··· Available records
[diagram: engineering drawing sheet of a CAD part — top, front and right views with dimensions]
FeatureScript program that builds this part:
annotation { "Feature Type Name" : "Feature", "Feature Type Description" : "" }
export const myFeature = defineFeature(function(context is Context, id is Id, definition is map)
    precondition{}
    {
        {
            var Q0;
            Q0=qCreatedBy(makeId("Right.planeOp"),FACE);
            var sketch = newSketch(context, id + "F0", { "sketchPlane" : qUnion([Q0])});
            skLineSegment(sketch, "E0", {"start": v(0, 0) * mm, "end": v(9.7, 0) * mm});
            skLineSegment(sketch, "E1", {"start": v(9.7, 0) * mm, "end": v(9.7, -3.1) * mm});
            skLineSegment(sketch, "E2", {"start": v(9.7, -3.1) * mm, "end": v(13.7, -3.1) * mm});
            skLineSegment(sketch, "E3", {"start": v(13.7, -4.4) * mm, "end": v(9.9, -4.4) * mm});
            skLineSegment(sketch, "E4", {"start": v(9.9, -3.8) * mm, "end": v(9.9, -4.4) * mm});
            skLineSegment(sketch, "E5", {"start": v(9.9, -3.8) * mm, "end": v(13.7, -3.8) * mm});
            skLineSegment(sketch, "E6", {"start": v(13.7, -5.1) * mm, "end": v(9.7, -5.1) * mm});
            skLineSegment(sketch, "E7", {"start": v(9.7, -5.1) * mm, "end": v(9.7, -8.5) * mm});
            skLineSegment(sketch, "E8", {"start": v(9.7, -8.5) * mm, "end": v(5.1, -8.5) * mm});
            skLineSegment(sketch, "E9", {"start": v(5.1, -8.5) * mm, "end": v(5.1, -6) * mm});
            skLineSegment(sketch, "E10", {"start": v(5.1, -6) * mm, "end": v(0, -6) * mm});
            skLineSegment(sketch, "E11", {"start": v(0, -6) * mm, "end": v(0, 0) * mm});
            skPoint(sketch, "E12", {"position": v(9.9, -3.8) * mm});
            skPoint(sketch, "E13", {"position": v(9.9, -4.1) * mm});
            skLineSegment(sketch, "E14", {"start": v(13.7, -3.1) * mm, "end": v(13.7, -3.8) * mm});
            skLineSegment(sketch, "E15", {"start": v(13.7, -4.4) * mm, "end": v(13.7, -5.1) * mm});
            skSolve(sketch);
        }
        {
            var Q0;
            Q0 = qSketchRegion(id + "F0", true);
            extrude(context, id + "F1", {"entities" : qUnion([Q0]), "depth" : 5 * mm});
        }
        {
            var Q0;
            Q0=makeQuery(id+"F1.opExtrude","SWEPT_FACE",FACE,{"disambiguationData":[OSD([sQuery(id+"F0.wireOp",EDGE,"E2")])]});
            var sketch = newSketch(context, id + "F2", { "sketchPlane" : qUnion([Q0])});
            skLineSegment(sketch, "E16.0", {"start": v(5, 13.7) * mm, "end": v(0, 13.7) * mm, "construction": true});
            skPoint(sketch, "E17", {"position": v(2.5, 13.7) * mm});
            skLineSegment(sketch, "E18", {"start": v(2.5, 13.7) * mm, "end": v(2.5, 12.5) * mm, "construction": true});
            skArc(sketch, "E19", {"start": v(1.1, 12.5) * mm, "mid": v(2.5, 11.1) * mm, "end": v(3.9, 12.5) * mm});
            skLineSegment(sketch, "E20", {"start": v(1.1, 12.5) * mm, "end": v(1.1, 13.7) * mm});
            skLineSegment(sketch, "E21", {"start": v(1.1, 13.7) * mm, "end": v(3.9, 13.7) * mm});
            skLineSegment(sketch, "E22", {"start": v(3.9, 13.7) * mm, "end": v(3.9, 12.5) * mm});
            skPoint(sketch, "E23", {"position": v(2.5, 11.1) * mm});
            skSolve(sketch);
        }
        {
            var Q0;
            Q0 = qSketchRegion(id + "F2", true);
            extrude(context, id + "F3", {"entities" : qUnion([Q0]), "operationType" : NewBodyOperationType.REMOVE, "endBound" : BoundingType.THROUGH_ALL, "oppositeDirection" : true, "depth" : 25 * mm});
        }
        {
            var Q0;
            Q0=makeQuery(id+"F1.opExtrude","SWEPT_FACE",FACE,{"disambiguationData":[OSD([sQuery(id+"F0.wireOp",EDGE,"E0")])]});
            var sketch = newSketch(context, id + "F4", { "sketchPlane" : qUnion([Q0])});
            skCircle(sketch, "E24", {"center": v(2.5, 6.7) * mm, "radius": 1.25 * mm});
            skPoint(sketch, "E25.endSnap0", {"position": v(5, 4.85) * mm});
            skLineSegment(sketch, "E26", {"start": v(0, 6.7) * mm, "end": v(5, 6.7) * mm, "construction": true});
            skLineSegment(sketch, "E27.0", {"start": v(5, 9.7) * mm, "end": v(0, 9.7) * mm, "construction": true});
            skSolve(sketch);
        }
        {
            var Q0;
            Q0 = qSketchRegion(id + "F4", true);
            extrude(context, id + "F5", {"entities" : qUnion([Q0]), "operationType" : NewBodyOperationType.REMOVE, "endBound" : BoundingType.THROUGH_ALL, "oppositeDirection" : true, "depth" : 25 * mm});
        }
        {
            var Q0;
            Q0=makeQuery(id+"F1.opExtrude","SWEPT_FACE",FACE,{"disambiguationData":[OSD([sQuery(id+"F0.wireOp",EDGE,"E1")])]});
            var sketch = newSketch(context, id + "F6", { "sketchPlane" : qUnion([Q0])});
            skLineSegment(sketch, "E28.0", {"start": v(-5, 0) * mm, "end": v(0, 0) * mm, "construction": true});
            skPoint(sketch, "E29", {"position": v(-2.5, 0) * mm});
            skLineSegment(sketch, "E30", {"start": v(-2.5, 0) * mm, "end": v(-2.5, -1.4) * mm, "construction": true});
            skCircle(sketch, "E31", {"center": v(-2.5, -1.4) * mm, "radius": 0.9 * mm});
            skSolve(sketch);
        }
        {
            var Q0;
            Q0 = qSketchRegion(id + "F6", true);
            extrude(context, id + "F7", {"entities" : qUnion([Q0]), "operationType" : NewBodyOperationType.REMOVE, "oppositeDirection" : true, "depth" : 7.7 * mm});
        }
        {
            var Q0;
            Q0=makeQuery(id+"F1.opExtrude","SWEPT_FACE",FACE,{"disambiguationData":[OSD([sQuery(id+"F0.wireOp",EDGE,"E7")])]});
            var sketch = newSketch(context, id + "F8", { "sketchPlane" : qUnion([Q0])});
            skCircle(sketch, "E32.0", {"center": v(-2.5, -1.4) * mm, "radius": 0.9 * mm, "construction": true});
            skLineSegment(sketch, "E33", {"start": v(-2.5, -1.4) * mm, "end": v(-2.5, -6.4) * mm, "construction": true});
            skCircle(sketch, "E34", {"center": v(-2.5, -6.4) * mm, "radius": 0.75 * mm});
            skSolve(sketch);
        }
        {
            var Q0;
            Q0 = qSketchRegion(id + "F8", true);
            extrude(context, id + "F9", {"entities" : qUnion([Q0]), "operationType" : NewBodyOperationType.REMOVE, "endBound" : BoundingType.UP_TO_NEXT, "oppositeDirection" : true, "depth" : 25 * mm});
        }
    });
······
- **Exercise**
How many lines of the records contain the string "radius"? Give only the number.

- **Exercise answer**
4